Thank you to Julia Meredith  for this wonderful review of Aleksey Semenenko and Inna Firsova at St James.

Wednesday night may have been cold and foggy, but inside St James temperatures were cooking. BBC3 New Generation violinist Aleksey Semenenko and pianist Inna Firsova, left us shaken and stirred by a programme that has previously wowed capacity audiences in such cultural centres as Washington, Berlin, London, Dubrovnik and more. And they gave it their all, despite that in Guernsey the audience was relatively tiny. The excitement and enthusiasm, however, filled the hall to bursting.

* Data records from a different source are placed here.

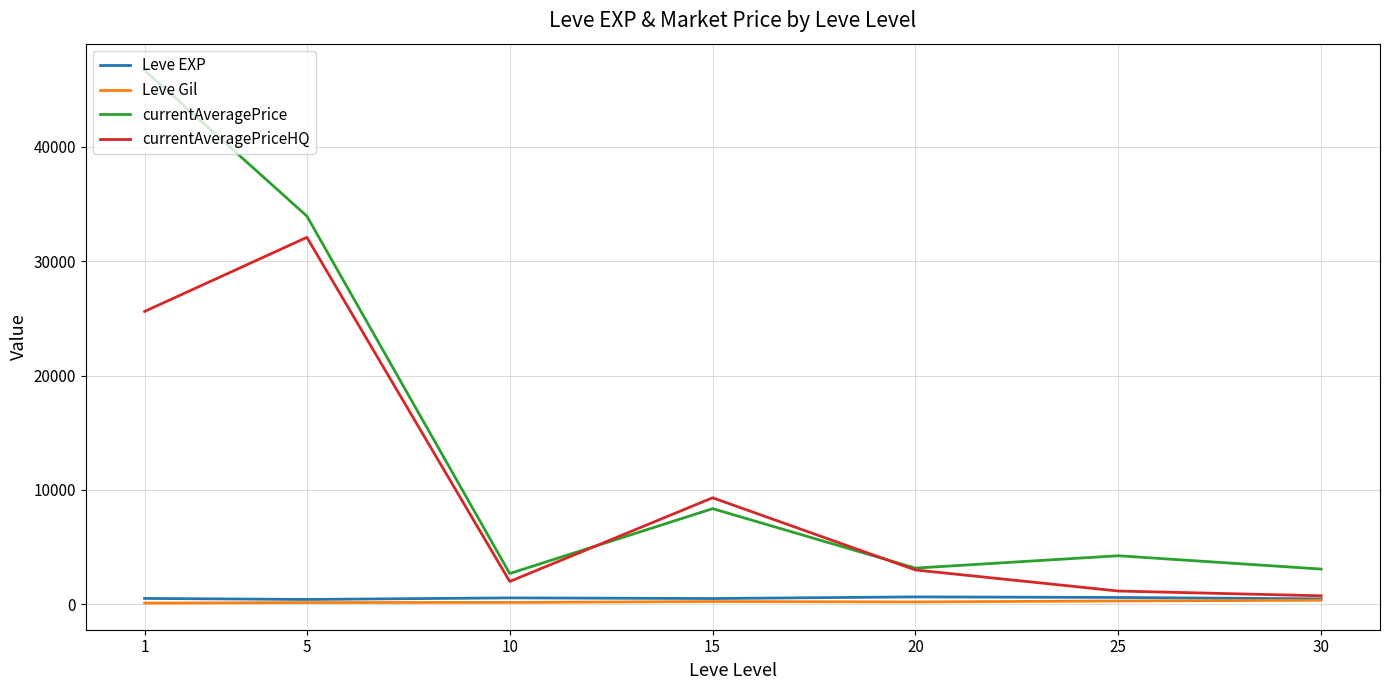

How many distinct data groups are displayed?

4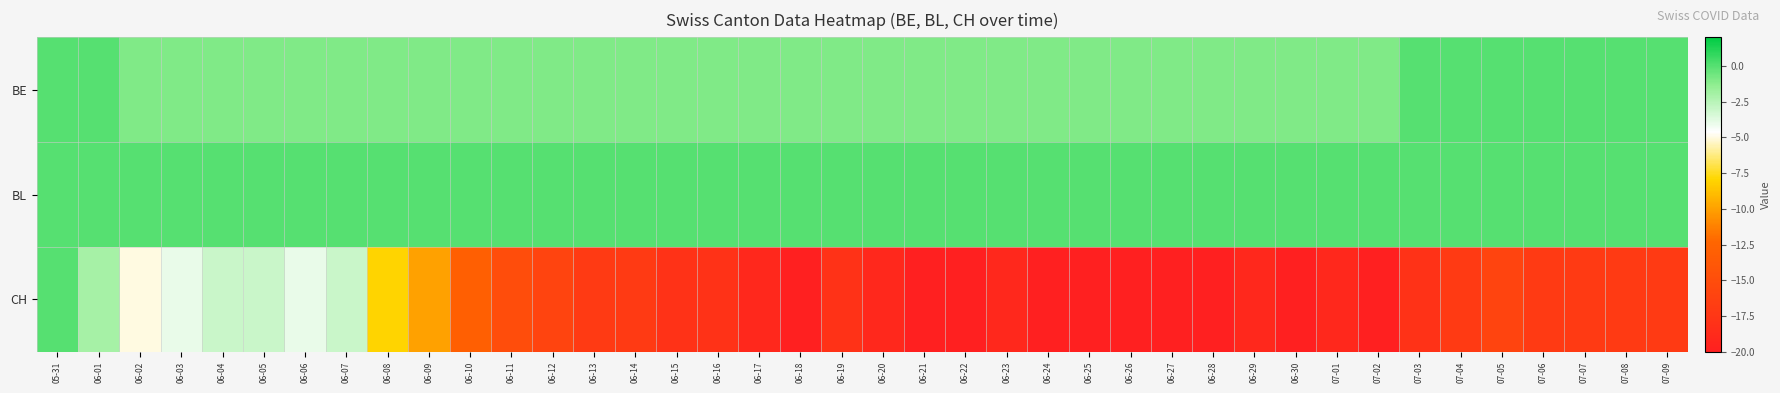

How many distinct data groups are displayed?

3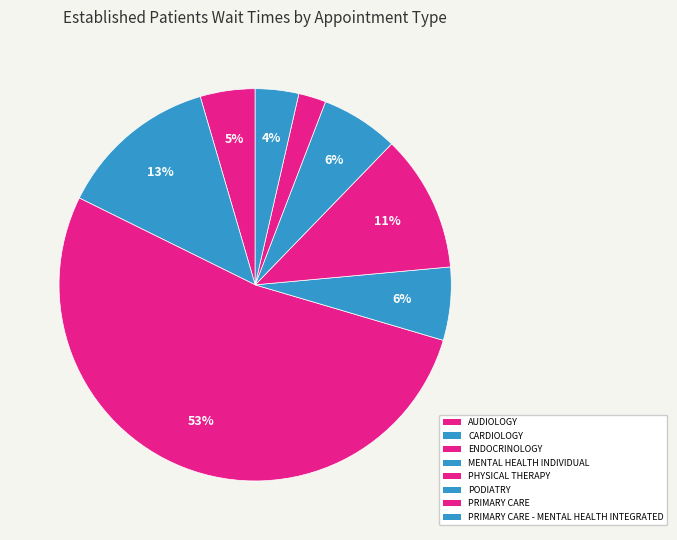

Count the number of slices in the pie.

8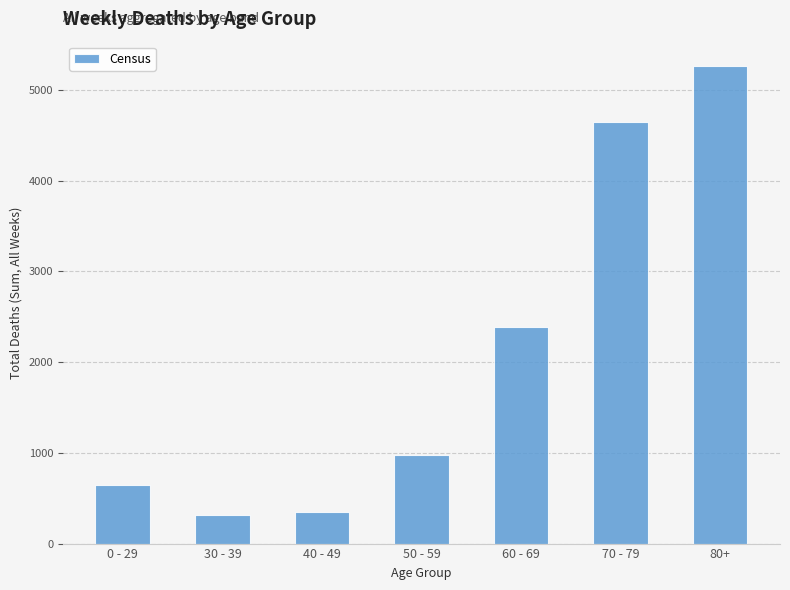

What is the sum of the values at 0 - 29 and 30 - 39?

968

This young duo have all the romantic good looks of a couple from a Russian drama – but when they play, their faces mirror the expression of the music in a way that breaks through the masks. Technically accomplished as it certainly was, it would have been half the performance with your eyes closed.
The Brahms sonata No 2 was a dream pairing of performers and music, and like ideal dancing partners, violin and piano shadowed each other with perfect timing and precociously mature tenderness.
The Ravel Sonata No.2 that followed ended the dream-like trance with a glorious introduction to Aleksey’s youthful virtuosity, giving him free rein to show off his blinding technique in a blur of string-snapping relish. Audience and pianist were grinning helplessly as Aleksey’s patent brogues tapped a syncopated percussion to Ravel’s jazzy cakewalk (I doubt he was aware of it!)
Clara Schumann’s Romances after interval rode the gentlest waves of sensation, melancholy and nostalgic. Less conventionally charming – or at least familiar – was Szymanowski’s Myth: La Fontaine d’Arethuse, a disconcerting unearthly landscape of glimpses from the corner of the eye and tremors in the undergrowth.
The footstomping finale was Saint-Saens’ Havanaise, Cuban-African fusion that was pure seduction. Fiery, caressing, Aleksey’s black dress shirt gaped to reveal its scarlet facings as he bent and stretched into the hotblooded Latin rhythms and superhigh notes.
It was a fitting image to carry away of the power of emotion to break through perfect control.